Scan the records below. Copy every line in which the word "linecap" appears.

── Recorded data

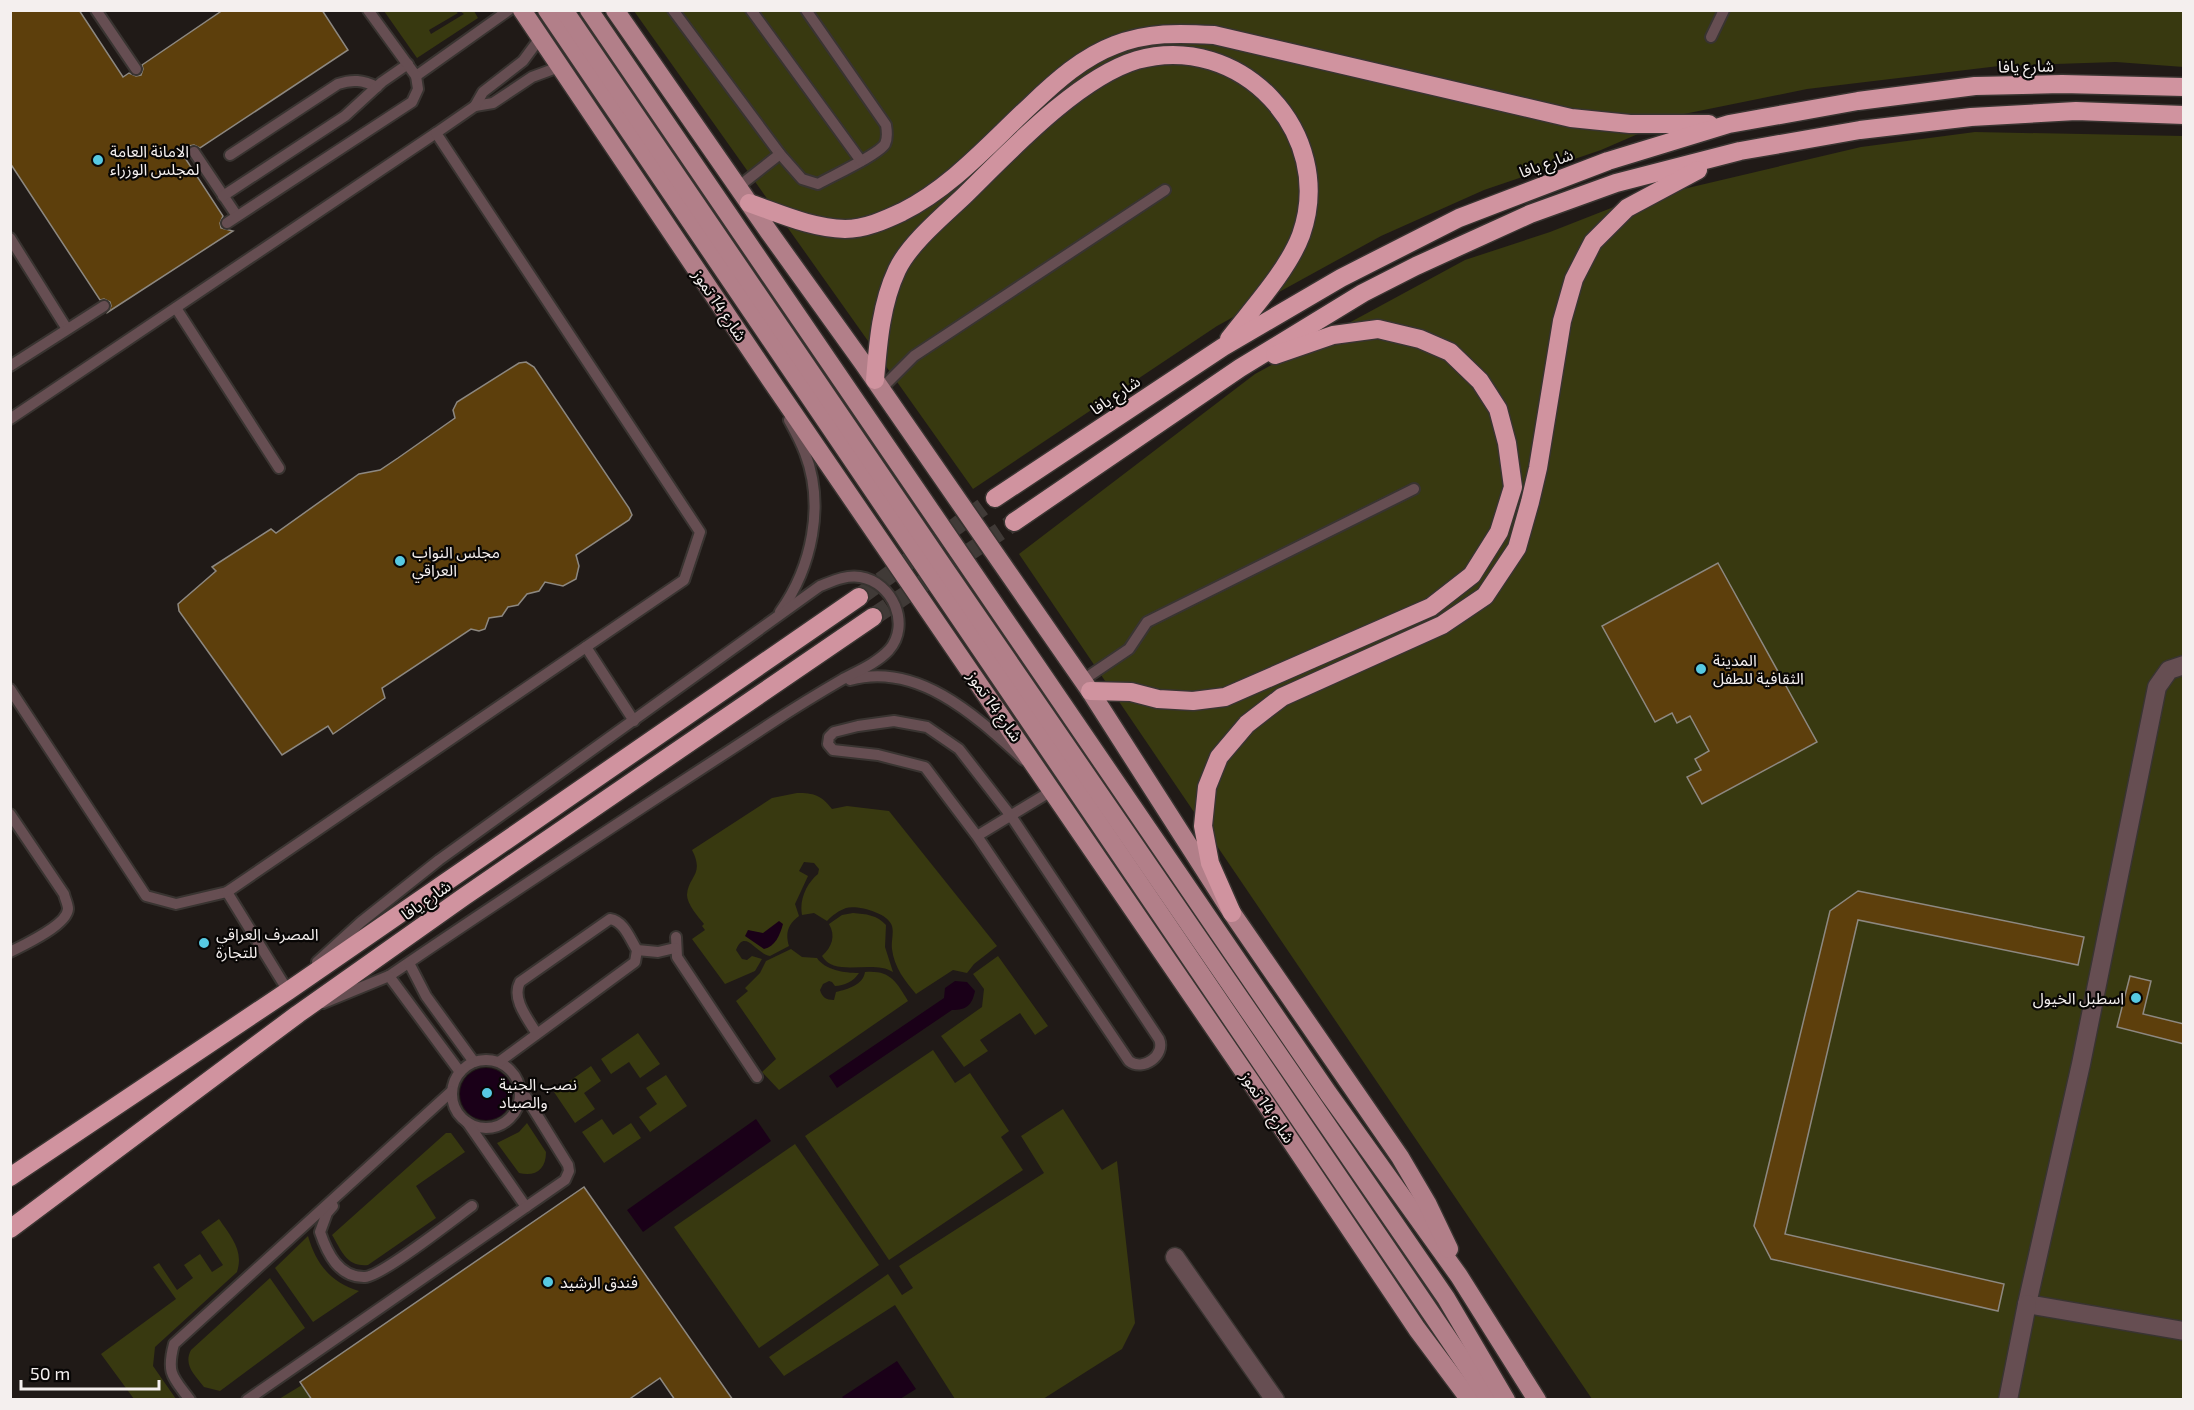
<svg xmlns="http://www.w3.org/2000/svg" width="2194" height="1410" viewBox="0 0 2194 1410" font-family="'Exo 2','Noto Sans Arabic',sans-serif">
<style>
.green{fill:#383910}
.water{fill:#1a0018}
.building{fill:#5d3f0c;stroke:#8d8881;stroke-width:1.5}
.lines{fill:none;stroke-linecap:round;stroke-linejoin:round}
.highway-tunnel{stroke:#403a37;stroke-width:18;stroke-dasharray:18 9;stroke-linecap:butt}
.lane-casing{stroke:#393431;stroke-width:14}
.street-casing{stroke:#393431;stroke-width:21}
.primary-casing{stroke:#393431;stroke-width:21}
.highway-casing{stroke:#393431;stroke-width:21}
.lane{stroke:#664e52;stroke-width:10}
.street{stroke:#664e52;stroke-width:18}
.primary{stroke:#b27f89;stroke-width:18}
.highway{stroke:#d0939f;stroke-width:18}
.poi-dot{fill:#57c9e2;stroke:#080605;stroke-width:2}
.labels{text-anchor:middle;stroke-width:4.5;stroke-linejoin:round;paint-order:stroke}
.street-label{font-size:16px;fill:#f4efee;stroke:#080605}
.poi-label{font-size:16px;fill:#f4efee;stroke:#080605;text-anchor:start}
</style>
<rect width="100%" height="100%" fill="#201a17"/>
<g class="green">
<path d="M2183 10 2184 67 2116 62 1999 66 1807 89 1684 114 1601 150 1484 190 1381 236 1217 326 973 489 634 11Z"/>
<path d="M455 11 458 13 429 30 431 34 464 14 460 11H474L478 18 417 58 384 11Z"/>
<path d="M1975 132 2183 136V1399H1592L1019 554 1255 374 1465 260 1550 232 1624 203 1861 147Z"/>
<path d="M797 793C814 793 821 795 832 809L847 806 889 811 997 946 974 964 967 973 953 970 916 994C905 981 894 967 892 949 891 942 894 933 892 926 888 913 858 905 846 908 838 911 833 915 827 921L814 913 802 915C799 899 807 883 818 874L819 869 814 863 804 862 799 871 808 876 795 904 799 916C788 924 785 933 789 946L770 956C755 953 745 928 736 950L742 959 747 960 752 956 762 959 755 971 725 984 692 939 705 930 702 926 704 924C698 917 687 904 687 895 688 876 705 875 692 850L772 798Z"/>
<path d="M853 913C866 914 877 915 886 925L885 947 893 972C873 959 835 978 822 956 832 947 836 936 829 924L842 915Z"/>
<path d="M791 949 802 957 817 958C825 970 844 973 859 973 854 981 844 986 835 986L832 982 829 981 823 984 820 990C822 997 826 1000 834 1000L836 992C848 989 863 985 865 972 890 970 896 981 908 1001L779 1090 762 1072 776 1059 736 1001 748 991 745 988 760 973 766 961Z"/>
<path d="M998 956 1048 1026 1035 1035 1020 1013 980 1040 988 1051 964 1067 941 1036 982 1007 984 989 973 974Z"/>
<path d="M638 1033 660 1064 640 1078 629 1062 611 1074 601 1059Z"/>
<path d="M933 1050 955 1083 970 1073 1009 1131 1001 1137 1023 1170 889 1260 805 1136Z"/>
<path d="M591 1066 601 1081 584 1093 595 1109 575 1123 554 1092Z"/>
<path d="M666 1075 687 1106 650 1132 639 1117 657 1104 646 1088Z"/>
<path d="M1063 1109 1102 1170 1117 1161 1135 1323 1122 1349 1043 1399H955L895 1305 784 1376 769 1357 888 1274 902 1295 913 1288 899 1266 1044 1173 1021 1136Z"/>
<path d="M602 1119 613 1135 631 1123 641 1138 604 1163 582 1132Z"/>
<path d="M527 1123 546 1152C546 1170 535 1177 519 1173L497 1143 519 1132Z"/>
<path d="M446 1133H451L465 1152 416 1186 436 1218 368 1265C346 1267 342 1251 332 1235Z"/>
<path d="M795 1144 879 1265 759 1348 674 1227Z"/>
<path d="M219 1219C231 1237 244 1250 237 1272L155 1347 153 1366 176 1399H134L101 1354 176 1299 153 1267 159 1263 177 1290 193 1278 184 1265 200 1254 212 1272 223 1265 201 1232Z"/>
<path d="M308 1236C316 1264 331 1283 359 1291L313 1322 275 1268Z"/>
<path d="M270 1278 305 1328 220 1391 204 1387C195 1375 183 1365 191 1350Z"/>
<path d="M302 1385 311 1399H279Z"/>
</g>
<g class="water">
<path d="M779 921 783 924C780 935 775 947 764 949L745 936 748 930 763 933Z"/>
<path d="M955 981 967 982 975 991C972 1005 967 1010 952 1010L837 1088 829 1076 944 998 945 988Z"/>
<circle cx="486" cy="1094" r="26"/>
<path d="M756 1119 771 1141 643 1232 627 1210Z"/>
<path d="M897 1361 916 1389 900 1399H844L842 1397Z"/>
</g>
<g class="building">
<path d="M10 10H79L123 77 129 73 136 76 141 75 143 69 142 65 223 10H322L348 50 200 148 194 145 189 146 187 152 188 156 185 158 223 216 220 223 221 228 233 231 108 312 111 306 110 302 104 299 100 300 10 163Z"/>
<path d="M526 362 534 367 629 508 632 515 629 520 576 555 579 566 576 579 563 586 545 582 539 591 527 594 518 605 508 607 502 616 489 618 485 629 479 631 471 629 382 688 385 698 333 734 328 726 282 755 179 611 178 604 216 571 212 567 271 529 276 533 359 474 380 470 398 458 455 418 453 410 457 402 519 363Z"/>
<path d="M1718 563 1817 742 1702 804 1687 777 1701 770 1695 759 1709 751 1690 716 1677 723 1672 713 1655 722 1602 626Z"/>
<path d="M1858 891 2084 937 2078 965 1858 920 1785 1234 2004 1284 1998 1311 1771 1259 1754 1226 1830 911Z"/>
<path d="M2130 976 2151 981 2143 1014 2184 1024V1044L2117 1027Z"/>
<path d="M584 1187 733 1400H675L660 1378 628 1400H312L300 1382Z"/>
</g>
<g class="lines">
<g class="highway-tunnel">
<path d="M859 597 995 498"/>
<path d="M873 617 1014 522"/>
</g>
<defs>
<g id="lane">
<path d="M96 10 136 69"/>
<path d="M673 10 780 154 802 179 818 184C832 176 878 155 885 144 888 138 887 131 886 125L806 10"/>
<path d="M751 10 861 161"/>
<path d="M1711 37 1724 10"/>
<path d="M416 76 509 10"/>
<path d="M475 106 493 103 532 77 559 67"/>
<path d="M194 152 237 216"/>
<path d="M230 155 338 84C352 79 363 80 377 87"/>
<path d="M738 187 780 154"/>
<path d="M223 196 345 116 382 82 408 64"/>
<path d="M227 223 412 102 418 89 416 76 368 10"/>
<path d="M10 238 67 329"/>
<path d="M176 308 279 468"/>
<path d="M10 366 104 306"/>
<path d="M881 389 914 356 1165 190"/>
<path d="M10 419 436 133"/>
<path d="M780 612C812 567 825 505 805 453 801 442 795 431 789 420"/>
<path d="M586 647 634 721"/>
<path d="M850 680C919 661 978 718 1024 760"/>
<path d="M1083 680 1129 649 1147 622 1414 489"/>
<path d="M10 689 146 896 176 904 227 892 288 991 291 988"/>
<path d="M10 814 64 894C65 899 68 904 68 909 67 925 24 945 10 952"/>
<path d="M977 836 1129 1061C1143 1072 1166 1055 1159 1039L1011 816 959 749 927 727 894 721 858 726 834 732 829 737 828 744 833 750 878 755 925 767 977 836 1053 790"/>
<path d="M227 892 684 580 700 532 436 133 475 106 483 92 523 61 540 38"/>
<path d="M676 937 677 957 757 1077"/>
<path d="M637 950 658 952 675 948"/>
<path d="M317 962 361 922 439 860 820 586C833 581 845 575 860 577 893 582 911 625 889 650 877 663 858 671 843 679 819 693 796 707 773 722 645 806 516 889 389 976L323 1003"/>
<path d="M409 963 426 996 474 1062"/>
<path d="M389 976 460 1072"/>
<circle cx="486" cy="1094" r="34"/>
<path d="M499 1062 635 962 637 950C630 939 624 921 610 919L520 982C511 999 528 1019 537 1034"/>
<path d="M467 1122 526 1207"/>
<path d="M333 1206 327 1213 320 1232C327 1253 339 1278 365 1277 382 1276 454 1219 472 1206"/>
<path d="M190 1400C173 1377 166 1374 174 1344L452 1091"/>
<path d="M247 1400 565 1180 569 1171 568 1165 519 1086"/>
</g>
<g id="street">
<path d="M2184 665 2169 670 2157 687 2081 1064 2027 1304 2184 1331"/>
<path d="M1175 1257 1275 1400"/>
<path d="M2008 1400 2027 1304"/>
</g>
<g id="primary">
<path d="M522 10 770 379 1266 1104 1417 1329 1470 1400"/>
<path d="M547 10 1490 1400"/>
<path d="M564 10 945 569 1446 1298 1506 1400"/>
<path d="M589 10 1328 1093 1459 1276 1537 1400"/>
<path d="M615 10 769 232 863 363 1090 691 1232 913 1400 1157 1427 1203 1449 1249"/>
</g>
<g id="highway">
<path d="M749 203C781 214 811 228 845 229 865 229 885 220 902 212 952 187 990 143 1031 105 1056 81 1083 57 1115 45 1148 32 1179 33 1214 35L1571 118 1630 124H1709"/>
<path d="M875 380C878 343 881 304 897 270 909 244 943 216 964 196 1008 153 1077 78 1137 60 1240 31 1337 133 1301 235 1288 270 1252 309 1229 339"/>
<path d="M995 498 1223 347 1341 278 1459 218 1608 161 1729 124 1858 101 1975 86 2062 84 2184 87"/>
<path d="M1014 522 1240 368 1363 293 1416 266 1530 214 1616 183 1740 151 1860 130 1971 117 2076 111 2184 115"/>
<path d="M1090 691 1131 692 1158 699 1193 701 1225 697 1431 607 1472 575 1499 532 1513 487 1507 443 1498 409 1480 381 1450 352 1420 339 1378 329 1333 335 1275 355"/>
<path d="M1232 913 1210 863 1203 826 1207 787 1219 757 1247 724 1282 697 1442 625 1485 596 1517 548 1530 502 1538 468 1562 321 1574 279 1593 242 1627 208 1698 170"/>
<path d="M10 1177 288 991 859 597"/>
<path d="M10 1229 298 1014 465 896 873 617"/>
</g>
</defs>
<use href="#lane" class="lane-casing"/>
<use href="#street" class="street-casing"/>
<use href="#primary" class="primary-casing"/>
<use href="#highway" class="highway-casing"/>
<use href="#lane" class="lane"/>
<use href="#street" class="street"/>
<use href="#primary" class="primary"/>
<use href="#highway" class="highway"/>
</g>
<g class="poi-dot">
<circle cx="98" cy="160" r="6"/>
<circle cx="400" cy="561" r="6"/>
<circle cx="1701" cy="669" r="6"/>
<circle cx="204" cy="943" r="6"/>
<circle cx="2136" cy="998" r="6"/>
<circle cx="487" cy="1093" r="6"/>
<circle cx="548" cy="1282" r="6"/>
</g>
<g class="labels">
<g class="street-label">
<text transform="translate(2026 66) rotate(-1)" y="6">شارع يافا</text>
<text transform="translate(1546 163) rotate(-20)" y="6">شارع يافا</text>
<text transform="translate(720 305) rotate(56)" y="6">شارع 14 تموز</text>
<text transform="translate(1115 395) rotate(-34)" y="6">شارع يافا</text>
<text transform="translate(995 706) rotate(55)" y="6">شارع 14 تموز</text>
<text transform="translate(426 900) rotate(-35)" y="6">شارع يافا</text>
<text transform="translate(1268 1107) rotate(56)" y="6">شارع 14 تموز</text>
</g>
<g class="poi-label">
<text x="110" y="157">الامانة العامة<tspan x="110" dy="18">لمجلس الوزراء</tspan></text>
<text x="412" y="558">مجلس النواب<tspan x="412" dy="18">العراقي</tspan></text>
<text x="1713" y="666">المدينة<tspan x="1713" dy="18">الثقافية للطفل</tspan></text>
<text x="216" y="940">المصرف العراقي<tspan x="216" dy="18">للتجارة</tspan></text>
<text x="2124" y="1004" text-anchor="end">اسطبل الخيول</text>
<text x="499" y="1090">نصب الجنية<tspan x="499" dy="18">والصياد</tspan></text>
<text x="560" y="1288">فندق الرشيد</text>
</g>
</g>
<rect width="2194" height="1410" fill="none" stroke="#f4efee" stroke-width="24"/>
<path d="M21 1380v9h138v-9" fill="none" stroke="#f4efee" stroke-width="3"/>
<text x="30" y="1380" font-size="18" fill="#f4efee" stroke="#080605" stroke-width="4.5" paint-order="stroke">50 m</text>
</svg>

────

• [Answer space]:
.lines{fill:none;stroke-linecap:round;stroke-linejoin:round}
.highway-tunnel{stroke:#403a37;stroke-width:18;stroke-dasharray:18 9;stroke-linecap:butt}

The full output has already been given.